* **Passage for review**:
Figure 7. Representative high-magnification view of the foreign body response in horizontal sections taken at a depth near the tip of a microelectrode shaft 12 weeks after implantation. (A) DAPI positive nucleus of each cell. (B) IBA1 immuno-reactive cells. (C) GFAP immunoreactivity. (D) NeuN and NF160 immunoreactivity. (E) CD68 immunoreactivity. (F) Immunoreactivity for IgG. Scale bar = 100 μm.
Figure 8. Quantification of FBR biomarkers in brain tissue within a 100 μm radius of the tip of individual microelectrodes. Microelectrodes that recorded at least one unit in the final week of recording had significantly lower levels of astrocyte cytoskeleton (GFAP) (p = 0.047). Levels of activated macrophages/microglia (CD68) and IgG were not statistically different. *p < 0.05.
Discussion
In this study, we implanted 18-month-old male rats with a 4×4 UEA into the motor cortex and then examined single-unit recording performance in the implanted, freely moving animals at weekly intervals over a 12-week indwelling period. We observed single-unit action potentials over the entire indwelling period. Single-unit recording performance was most robust in the month following implantation, and then gradually declined over the subsequent 2-month period. These findings are similar to what has been reported using the same recording array in younger adult rats (Nolta et al., 2015; Black et al., 2018; Cody et al., 2018). More importantly, when we compared the single-unit recording yield of the older cohort in this study to a younger male cohort (3 months old) of the same rat strain over a 12-week period, the recording performance yield was as good as, and in some weeks significantly better than, the younger cohort (Table 2).
To the best of our knowledge, this is the first study that has examined chronic recording performance and the FBR in older rats using a penetrating recording array of any type. Based on a 25-month median lifespan for male Sprague Dawley rats (Cameron et al., 1982) and a 79-year median lifespan for American males, an approximate equivalent human age for the rats used in this study was approximately 53 years at implantation and 62 years at the study endpoint (Sengupta, 2013). This age group is similar to the patient population that has been studied in clinical trials that have evaluated the UEA as a treatment of paralysis (Hochberg et al., 2006; Simeral et al., 2011; Hochberg et al., 2012; Collinger et al., 2013; Ajiboye et al., 2017).

* **What this task involves**:
Continue the passage about long-term microelectrode recording and tissue response in aged rats from its last sentence.

* **Entries provided**:

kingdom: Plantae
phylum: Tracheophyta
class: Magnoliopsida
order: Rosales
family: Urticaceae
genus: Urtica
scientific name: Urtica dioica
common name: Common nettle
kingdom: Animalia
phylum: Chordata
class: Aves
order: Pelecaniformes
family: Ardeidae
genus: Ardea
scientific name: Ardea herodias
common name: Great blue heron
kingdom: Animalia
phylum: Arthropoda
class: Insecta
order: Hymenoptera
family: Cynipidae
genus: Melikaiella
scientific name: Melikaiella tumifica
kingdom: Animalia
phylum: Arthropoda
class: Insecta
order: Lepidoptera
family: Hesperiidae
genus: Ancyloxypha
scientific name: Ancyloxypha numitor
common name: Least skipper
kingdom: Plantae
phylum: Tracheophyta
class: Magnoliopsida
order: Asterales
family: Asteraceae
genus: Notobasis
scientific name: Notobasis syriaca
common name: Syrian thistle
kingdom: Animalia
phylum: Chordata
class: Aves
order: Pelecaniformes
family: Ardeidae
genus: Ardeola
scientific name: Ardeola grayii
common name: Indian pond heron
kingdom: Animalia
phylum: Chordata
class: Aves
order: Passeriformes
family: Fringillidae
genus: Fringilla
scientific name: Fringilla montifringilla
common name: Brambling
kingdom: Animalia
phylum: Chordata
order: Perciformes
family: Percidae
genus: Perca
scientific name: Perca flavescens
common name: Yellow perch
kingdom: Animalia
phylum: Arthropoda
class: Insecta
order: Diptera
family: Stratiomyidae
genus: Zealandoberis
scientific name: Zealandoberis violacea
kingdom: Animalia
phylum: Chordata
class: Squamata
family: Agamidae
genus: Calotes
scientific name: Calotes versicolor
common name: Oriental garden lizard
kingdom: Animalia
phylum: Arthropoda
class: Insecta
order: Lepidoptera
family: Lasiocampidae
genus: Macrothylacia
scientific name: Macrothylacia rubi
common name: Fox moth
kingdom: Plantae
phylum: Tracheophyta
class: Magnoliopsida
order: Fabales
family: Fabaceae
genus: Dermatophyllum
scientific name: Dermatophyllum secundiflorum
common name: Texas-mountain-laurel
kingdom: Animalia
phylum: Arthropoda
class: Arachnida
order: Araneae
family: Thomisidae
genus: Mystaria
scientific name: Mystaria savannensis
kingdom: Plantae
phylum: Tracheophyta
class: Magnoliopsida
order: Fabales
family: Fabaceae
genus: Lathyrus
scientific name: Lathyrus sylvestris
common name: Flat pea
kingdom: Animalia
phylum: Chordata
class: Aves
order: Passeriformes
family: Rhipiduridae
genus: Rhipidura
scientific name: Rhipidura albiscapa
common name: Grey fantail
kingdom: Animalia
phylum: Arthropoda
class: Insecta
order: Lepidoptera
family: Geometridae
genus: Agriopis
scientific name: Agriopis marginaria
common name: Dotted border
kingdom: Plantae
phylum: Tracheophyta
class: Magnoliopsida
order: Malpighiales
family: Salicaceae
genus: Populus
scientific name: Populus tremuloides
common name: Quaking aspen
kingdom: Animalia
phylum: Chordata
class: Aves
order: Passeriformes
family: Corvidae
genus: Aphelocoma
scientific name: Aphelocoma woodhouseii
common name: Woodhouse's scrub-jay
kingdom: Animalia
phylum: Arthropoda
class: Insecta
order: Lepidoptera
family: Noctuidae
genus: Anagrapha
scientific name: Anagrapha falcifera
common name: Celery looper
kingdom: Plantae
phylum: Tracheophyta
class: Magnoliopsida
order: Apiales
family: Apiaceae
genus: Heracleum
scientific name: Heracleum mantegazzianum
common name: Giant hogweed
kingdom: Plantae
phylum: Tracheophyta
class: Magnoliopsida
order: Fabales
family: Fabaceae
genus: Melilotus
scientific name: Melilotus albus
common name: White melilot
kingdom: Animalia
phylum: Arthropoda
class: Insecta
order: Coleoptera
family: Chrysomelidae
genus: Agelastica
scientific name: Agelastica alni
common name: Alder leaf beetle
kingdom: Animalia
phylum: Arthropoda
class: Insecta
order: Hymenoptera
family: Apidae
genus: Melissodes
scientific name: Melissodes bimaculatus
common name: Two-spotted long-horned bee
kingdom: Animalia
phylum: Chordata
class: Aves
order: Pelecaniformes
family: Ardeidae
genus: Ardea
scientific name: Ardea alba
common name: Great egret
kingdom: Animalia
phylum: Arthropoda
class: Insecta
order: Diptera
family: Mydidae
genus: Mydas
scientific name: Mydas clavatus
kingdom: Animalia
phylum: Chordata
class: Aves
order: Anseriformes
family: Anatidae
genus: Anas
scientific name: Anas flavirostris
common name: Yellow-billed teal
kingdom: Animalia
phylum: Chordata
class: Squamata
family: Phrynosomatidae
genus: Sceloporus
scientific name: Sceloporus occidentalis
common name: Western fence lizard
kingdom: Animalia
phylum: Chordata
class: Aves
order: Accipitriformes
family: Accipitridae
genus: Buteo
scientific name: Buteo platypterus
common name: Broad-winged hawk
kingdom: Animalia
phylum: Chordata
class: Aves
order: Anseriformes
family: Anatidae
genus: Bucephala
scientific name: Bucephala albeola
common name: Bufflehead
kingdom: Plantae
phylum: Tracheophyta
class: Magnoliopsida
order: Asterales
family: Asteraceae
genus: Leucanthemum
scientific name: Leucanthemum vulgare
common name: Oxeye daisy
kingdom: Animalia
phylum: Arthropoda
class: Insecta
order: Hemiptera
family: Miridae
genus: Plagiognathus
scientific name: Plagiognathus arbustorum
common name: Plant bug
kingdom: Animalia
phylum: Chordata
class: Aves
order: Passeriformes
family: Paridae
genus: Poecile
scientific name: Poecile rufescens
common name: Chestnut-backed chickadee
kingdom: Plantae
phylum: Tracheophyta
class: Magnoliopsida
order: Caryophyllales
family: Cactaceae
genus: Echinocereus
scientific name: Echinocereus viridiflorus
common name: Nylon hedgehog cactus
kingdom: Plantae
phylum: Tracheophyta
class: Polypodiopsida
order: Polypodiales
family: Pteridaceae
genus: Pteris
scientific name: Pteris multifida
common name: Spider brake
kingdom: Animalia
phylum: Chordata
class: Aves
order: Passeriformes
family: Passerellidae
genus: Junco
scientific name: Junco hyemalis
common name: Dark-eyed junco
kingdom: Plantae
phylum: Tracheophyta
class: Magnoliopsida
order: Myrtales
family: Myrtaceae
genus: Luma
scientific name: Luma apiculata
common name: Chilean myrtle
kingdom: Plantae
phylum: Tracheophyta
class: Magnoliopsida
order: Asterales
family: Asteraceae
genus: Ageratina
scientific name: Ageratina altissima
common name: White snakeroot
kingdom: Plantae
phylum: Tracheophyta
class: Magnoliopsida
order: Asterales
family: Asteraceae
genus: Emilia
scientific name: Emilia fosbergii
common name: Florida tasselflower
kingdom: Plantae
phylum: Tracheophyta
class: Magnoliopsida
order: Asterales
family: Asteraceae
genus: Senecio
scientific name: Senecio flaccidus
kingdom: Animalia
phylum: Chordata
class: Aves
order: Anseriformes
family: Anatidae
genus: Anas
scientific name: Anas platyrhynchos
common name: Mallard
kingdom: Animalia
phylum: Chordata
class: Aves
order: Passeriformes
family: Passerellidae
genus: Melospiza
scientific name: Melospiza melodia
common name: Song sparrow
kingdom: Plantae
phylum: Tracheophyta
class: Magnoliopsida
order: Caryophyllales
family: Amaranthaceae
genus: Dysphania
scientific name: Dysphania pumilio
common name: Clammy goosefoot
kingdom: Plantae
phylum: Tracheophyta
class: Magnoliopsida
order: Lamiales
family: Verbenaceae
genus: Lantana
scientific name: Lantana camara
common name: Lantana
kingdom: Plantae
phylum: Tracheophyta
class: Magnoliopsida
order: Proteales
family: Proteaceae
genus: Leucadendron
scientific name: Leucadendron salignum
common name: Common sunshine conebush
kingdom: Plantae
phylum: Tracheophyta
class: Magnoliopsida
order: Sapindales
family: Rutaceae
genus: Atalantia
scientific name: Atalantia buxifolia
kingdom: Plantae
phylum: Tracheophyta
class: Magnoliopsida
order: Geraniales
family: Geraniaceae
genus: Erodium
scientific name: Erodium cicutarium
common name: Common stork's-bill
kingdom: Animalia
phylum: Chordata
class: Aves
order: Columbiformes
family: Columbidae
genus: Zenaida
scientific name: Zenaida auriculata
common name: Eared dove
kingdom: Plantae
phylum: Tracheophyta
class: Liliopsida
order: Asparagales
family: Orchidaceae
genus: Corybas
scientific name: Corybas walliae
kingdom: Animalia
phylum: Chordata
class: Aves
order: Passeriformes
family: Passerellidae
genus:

* **Response to this exercise**:
The chronic recording performance and aspects of the FBR observed here were somewhat unexpected given the body of literature that suggests that the effects of aging might have had a negative impact on recording performance given the older rat’s increased sensitivity to ischemic injury and neuroinflammation (Lanzino et al., 1996; Macciocchi et al., 1998; Saint-Cyr et al., 2000; Charles et al., 2002; Welter et al., 2002; Hukkelhoven et al., 2003; Rosen et al., 2005; Voges et al., 2007; Kumar et al., 2013). We found that the FBR of the older rats at the study endpoint was similar to that previously described using the same array implanted in younger rat motor cortex (Nolta et al., 2015; Black et al., 2018). Moreover, the FBR around individual microelectrode shafts near the recording tips showed a stereotypical response, as previously described in studies performed in younger rats, irrespective of the indwelling period or implanted microelectrode type (Collias and Manuelidis, 1957; Biran et al., 2005, 2007; Rennaker et al., 2007; McConnell et al., 2009; Winslow et al., 2010; Winslow and Tresco, 2010; Skousen et al., 2011; Potter et al., 2012; Prasad et al., 2014).
With regard to FBR biomarkers, we observed immunoreactivity for IgG and CD68 surrounding the UEA after a 3-month indwelling period, which also was reported using younger animals (Nolta et al., 2015; Black et al., 2018). In this study, neither biomarker correlated with recording success at the study endpoint and did not appear significant near the recording tips. Several groups have reported that the distribution of intraparenchymal IgG due to BBB leakiness decreases with time after implantation for single-shank planar silicon microelectrode arrays in the cortex of young rats (Potter et al., 2012) and in mice (Ravikumar et al., 2014). Several studies using younger cohorts of rats have reported that CD68 immunoreactivity is also reduced at longer indwelling periods compared to shorter periods (McConnell et al., 2009; Potter et al., 2012; Prasad et al., 2014; Ravikumar et al., 2014).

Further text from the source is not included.